Softstar Shoes
- Company type: Private
- Industry: Handmade shoe manufacturer
- Founded: 1984 Laguna Beach, California
- Founder: Tim Oliver, Jeannie Oliver
- Headquarters: Philomath, Oregon, United States
- Area served: Worldwide
- Owner: Patricia Salcido
- Website: softstarshoes.com

= Softstar Shoes =

American shoe manufacturer and retailer

Softstar Shoes is an American shoe manufacturer and retailer based in Philomath, Oregon. It is known for its minimalist or barefoot-style shoes and has been recognized as an early participant in the movement to encourage minimalist footwear.

==History==

Softstar Shoes was founded in 1984 by husband and wife Tim and Jeannie Oliver. They founded the company after being unable to find minimalist shoes for their daughter and learned to sew their own from a local artisan.

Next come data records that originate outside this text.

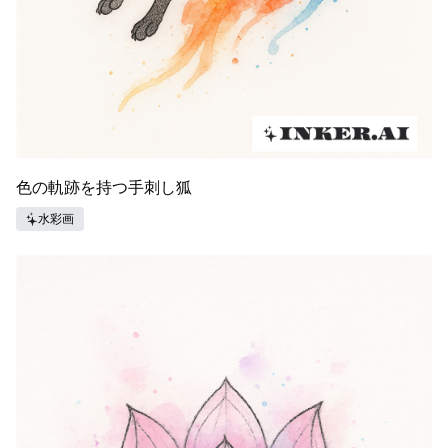
色の軌跡を持つ手刺し狐
水彩画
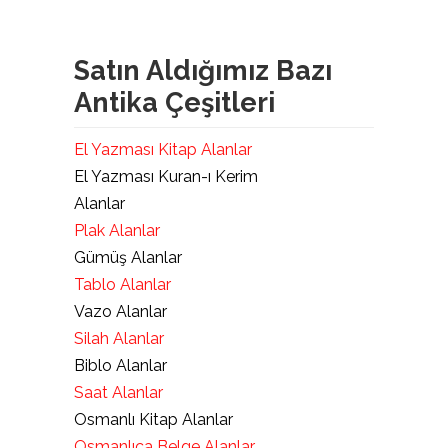
Satın Aldığımız Bazı
Antika Çeşitleri
El Yazması Kitap Alanlar
El Yazması Kuran-ı Kerim
Alanlar
Plak Alanlar
Gümüş Alanlar
Tablo Alanlar
Vazo Alanlar
Silah Alanlar
Biblo Alanlar
Saat Alanlar
Osmanlı Kitap Alanlar
Osmanlıca Belge Alanlar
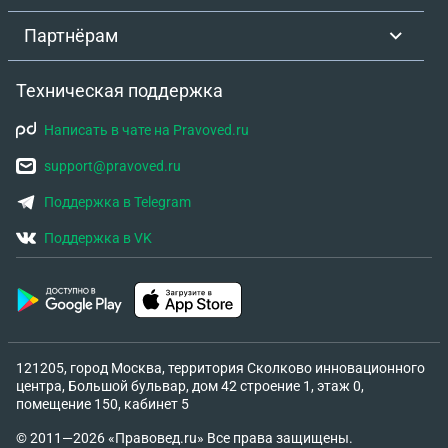
Партнёрам
Техническая поддержка
Написать в чате на Pravoved.ru
support@pravoved.ru
Поддержка в Telegram
Поддержка в VK
121205, город Москва, территория Сколково инновационного
центра, Большой бульвар, дом 42 строение 1, этаж 0,
помещение 150, кабинет 5
© 2011—2026 «Правовед.ru» Все права защищены.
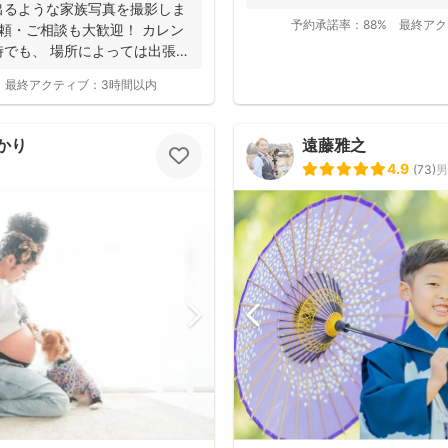
ューボーンフォトは様々な研修を受講
出るような家族写真を撮影しま
に撮影...
写真をお届けされています(^^)
予約承諾率：
88%
最終アク
頼・ご相談も大歓迎！ カレン
でも、 場所によっては出張で
最終アクティブ：
3時間以内
かり
遠藤雅之
4.9
(
73
)
男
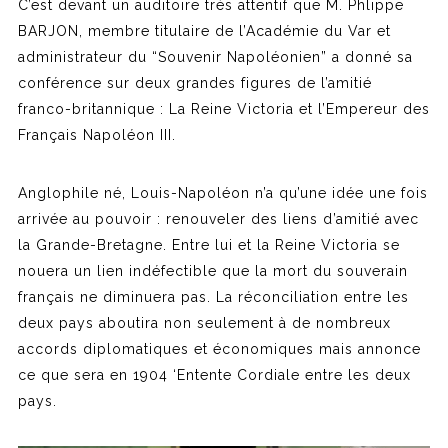
C’est devant un auditoire très attentif que M. Phlippe
BARJON, membre titulaire de l’Académie du Var et
administrateur du “Souvenir Napoléonien” a donné sa
conférence sur deux grandes figures de l’amitié
franco-britannique : La Reine Victoria et l’Empereur des
Français Napoléon III.
Anglophile né, Louis-Napoléon n’a qu’une idée une fois
arrivée au pouvoir : renouveler des liens d’amitié avec
la Grande-Bretagne. Entre lui et la Reine Victoria se
nouera un lien indéfectible que la mort du souverain
français ne diminuera pas. La réconciliation entre les
deux pays aboutira non seulement à de nombreux
accords diplomatiques et économiques mais annonce
ce que sera en 1904 ‘Entente Cordiale entre les deux
pays.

They began selling the shoes to their friends and neighbors and introduced the brand Softstar Shoes at the Sawdust Art Festival in 1986. Softstar Shoes relocated from Texas to Oregon in 1991. The company was purchased by current owners Patricia Salcido and Larkin Holavarri in 2005. Holavarri sold her interest in the company to Salcido in 2018, leaving Salcido as the sole owner of the company. In 2026, Salcido transitioned ownership of the company to an Employee Owned Trust (EOT) and Softstar became 100% employee owned.

==Shoe styles==

Softstar Shoes manufactures minimalist or barefoot-style shoes, which attempt to promote natural foot function by allowing feet to move, stretch and flex as though they were barefoot. In 2009 the company launched their RunAmoc line of minimalist running shoes, which coincided with the release of Christopher McDougall's bestselling book Born to Run, which increased interest in barefoot running and minimalist shoes. Softstar also manufactures minimalist shoes for children, and a variety of styles of moccasins. Its shoe line includes minimalist athletic shoes, minimalist adult casual shoes and minimalist children's shoes. It is also the only manufacturer of children's shoes based in the United States, with all materials sourced from the United States.